François BILDSTEIN est membre d’une équipe de discernement de la Mission de France dans la région Est (52). Avec Monique sa femme, ils ont quatre enfants, étudiants et jeunes professionnels. Monique est responsable du service de la catéchèse pour le diocèse de Langres. François est médecin. Il a été ordonné diacre permanent de la Mission de France le 26 avril 2009 à Pontigny (89).
Très jeune, j’avais envie d’aller au caté, d’en savoir plus. Personne ne m’y poussait car je suis d’une famille chrétienne dont la pratique était assez classique. Ma grand-mère alsacienne, elle, a une foi chevillée au corps. Si bien que, pendant la dernière guerre, avec son mari, ils sont partis se réfugier à Lourdes ! Et ils y ont fait souche…
C’est en 2001 que j’ai été sollicité la première fois par le diocèse de Langres pour réfléchir au diaconat. Après réflexion, j’ai démarré une année de discernement et débuté une formation. J’ai alors ressenti la nécessité de faire le point et de prendre un temps pour peser toute la signification d’un appel au Diaconat Permanent. A ce moment là j’ai fait connaissance de la Communauté Mission de France à travers le parcours fondamental qui cadrait bien avec ma demande de formation et de pause.
J’ai tout de suite été intéressé par le Parcours fondamental qui se décline en modules de plusieurs week-ends. Cela correspondait parfaitement à mes contraintes de médecin.
J’ai trouvé à la Communauté Mission de France une Eglise ouverte, attentive aux interrogations actuelles, prête à l’audace de positions claires. C’est alors que je me suis reposé la question de l’appel au diaconat et j’ai éprouvé le désir de poursuivre le chemin avec la Mission de France dans cette spiritualité axée sur le travail professionnel, la vie d’équipe et la rencontre de l’autre dans sa différence qui est le lieu de la découverte du Christ.

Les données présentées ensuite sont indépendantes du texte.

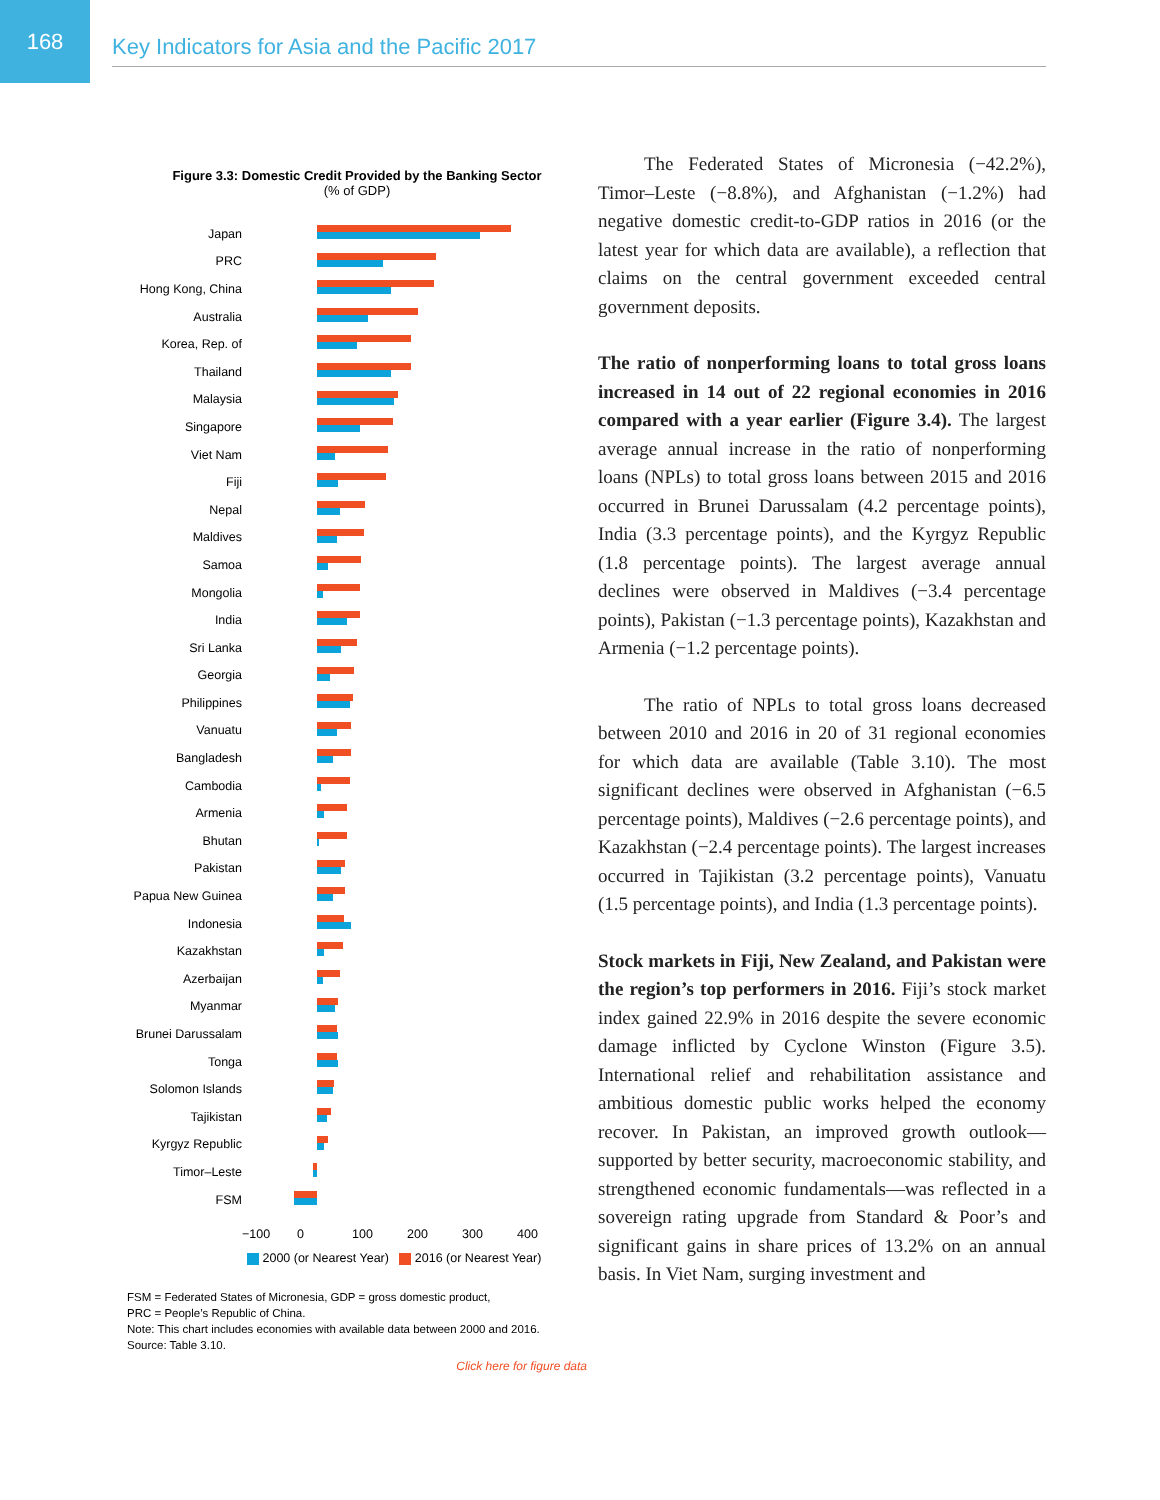168
Key Indicators for Asia and the Pacific 2017
Figure 3.3: Domestic Credit Provided by the Banking Sector
(% of GDP)
Japan
PRC
Hong Kong, China
Australia
Korea, Rep. of
Thailand
Malaysia
Singapore
Viet Nam
Fiji
Nepal
Maldives
Samoa
Mongolia
India
Sri Lanka
Georgia
Philippines
Vanuatu
Bangladesh
Cambodia
Armenia
Bhutan
Pakistan
Papua New Guinea
Indonesia
Kazakhstan
Azerbaijan
Myanmar
Brunei Darussalam
Tonga
Solomon Islands
Tajikistan
Kyrgyz Republic
Timor–Leste
FSM
−100 0 100 200 300 400
2000 (or Nearest Year) 2016 (or Nearest Year)
FSM = Federated States of Micronesia, GDP = gross domestic product,
PRC = People’s Republic of China.
Note: This chart includes economies with available data between 2000 and 2016.
Source: Table 3.10.
Click here for figure data
The Federated States of Micronesia (−42.2%), Timor–Leste (−8.8%), and Afghanistan (−1.2%) had negative domestic credit-to-GDP ratios in 2016 (or the latest year for which data are available), a reflection that claims on the central government exceeded central government deposits.
The ratio of nonperforming loans to total gross loans increased in 14 out of 22 regional economies in 2016 compared with a year earlier (Figure 3.4). The largest average annual increase in the ratio of nonperforming loans (NPLs) to total gross loans between 2015 and 2016 occurred in Brunei Darussalam (4.2 percentage points), India (3.3 percentage points), and the Kyrgyz Republic (1.8 percentage points). The largest average annual declines were observed in Maldives (−3.4 percentage points), Pakistan (−1.3 percentage points), Kazakhstan and Armenia (−1.2 percentage points).
The ratio of NPLs to total gross loans decreased between 2010 and 2016 in 20 of 31 regional economies for which data are available (Table 3.10). The most significant declines were observed in Afghanistan (−6.5 percentage points), Maldives (−2.6 percentage points), and Kazakhstan (−2.4 percentage points). The largest increases occurred in Tajikistan (3.2 percentage points), Vanuatu (1.5 percentage points), and India (1.3 percentage points).
Stock markets in Fiji, New Zealand, and Pakistan were the region’s top performers in 2016. Fiji’s stock market index gained 22.9% in 2016 despite the severe economic damage inflicted by Cyclone Winston (Figure 3.5). International relief and rehabilitation assistance and ambitious domestic public works helped the economy recover. In Pakistan, an improved growth outlook—supported by better security, macroeconomic stability, and strengthened economic fundamentals—was reflected in a sovereign rating upgrade from Standard & Poor’s and significant gains in share prices of 13.2% on an annual basis. In Viet Nam, surging investment and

Les responsables de la formation m’ont accompagné. Ils m’ont engagé à rencontrer mon évêque à Langres qui s’est montré très fraternel. Tout s’est fait paisiblement, et j’ai repris ma formation.
De nos jours, la situation du diacre permanent est encore à trouver et les équilibres sont complexes. La place de l’épouse est toujours subtile et délicate. C’est bien sûr en couple que nous y avons réfléchi. Si Monique m’accompagne comme épouse dans ma démarche, elle ne sent pas impliquée elle-même dans la mesure où j’exercerai mon diaconat dans mon milieu professionnel.
Nous avons attendu d’être assez avancés dans notre maturation pour en parler à nos enfants. Ils respectent mon choix. Ils ont la bonne distance et ne se sentent pas impliqués dans ma démarche. Ils sont critiques sur la place faite aux femmes dans l’Eglise.
Aider et soulager fait partie de mon être.
Je vis dans mon métier de médecin, l’attitude de service qui est bien le propre du diaconat. Mais on n’est pas plus au service des personnes en étant diacre. Mon engagement comme diacre sera une façon de faire entrer l’Eglise dans le monde de la santé, de la faire sortir de la paroisse pour la porter dans ces milieux où les personnes vivent à des années lumières de Jésus Christ. Je souhaite contribuer à rendre l’Eglise visible dans le monde de la santé, être signe d’Eglise auprès de ceux dont elle est loin. Je le vis comme un service que je rends à l’Eglise et à mes frères. Je mesure bien que ce ne sera pas sans complexité.
Le diaconat permanent est une pratique encore récente, restaurée par Vatican II. J’y retrouve ce qu’ont porté les prêtres ouvriers à la Mission de France, une Eglise qui se rend proche du monde du travail. Réciproquement, je souhaite apporter aux célébrations liturgiques le monde de la santé où ma vie est impliquée. Mon ministère, vécu dans le milieu du soin, n’aura de cohérence que si je porte à l’eucharistie tous ceux que je rencontre dans mon travail. Je me sens porter totalement cette intuition de la Mission de France : le dialogue et le respect sont à la base de la démarche croyante, c’est par ceux que nous rencontrons que nous sommes évangélisés.
Je souhaite que le diaconat puisse rendre visible une Eglise servante, humble et pauvre.
Une des missions qui me sera confiée par les diocèses de la Mission de France et de Langres sera de travailler sur la bioéthique. La tache sera délicate parce que l’Eglise, attachée à des principes universels bien sûr respectables, peut se retrouver loin des personnes. Je vais entreprendre une formation qui me permette d’acquérir la compétence pour lancer un comité local d’éthique. J’aurais à trouver une parole audible et équilibrée. À la Mission de France, nous pouvons nous appuyer sur des réseaux où des liens précieux se créent pour s’épauler et s’éclairer mutuellement. Les réseaux santé seront un soutien privilégié.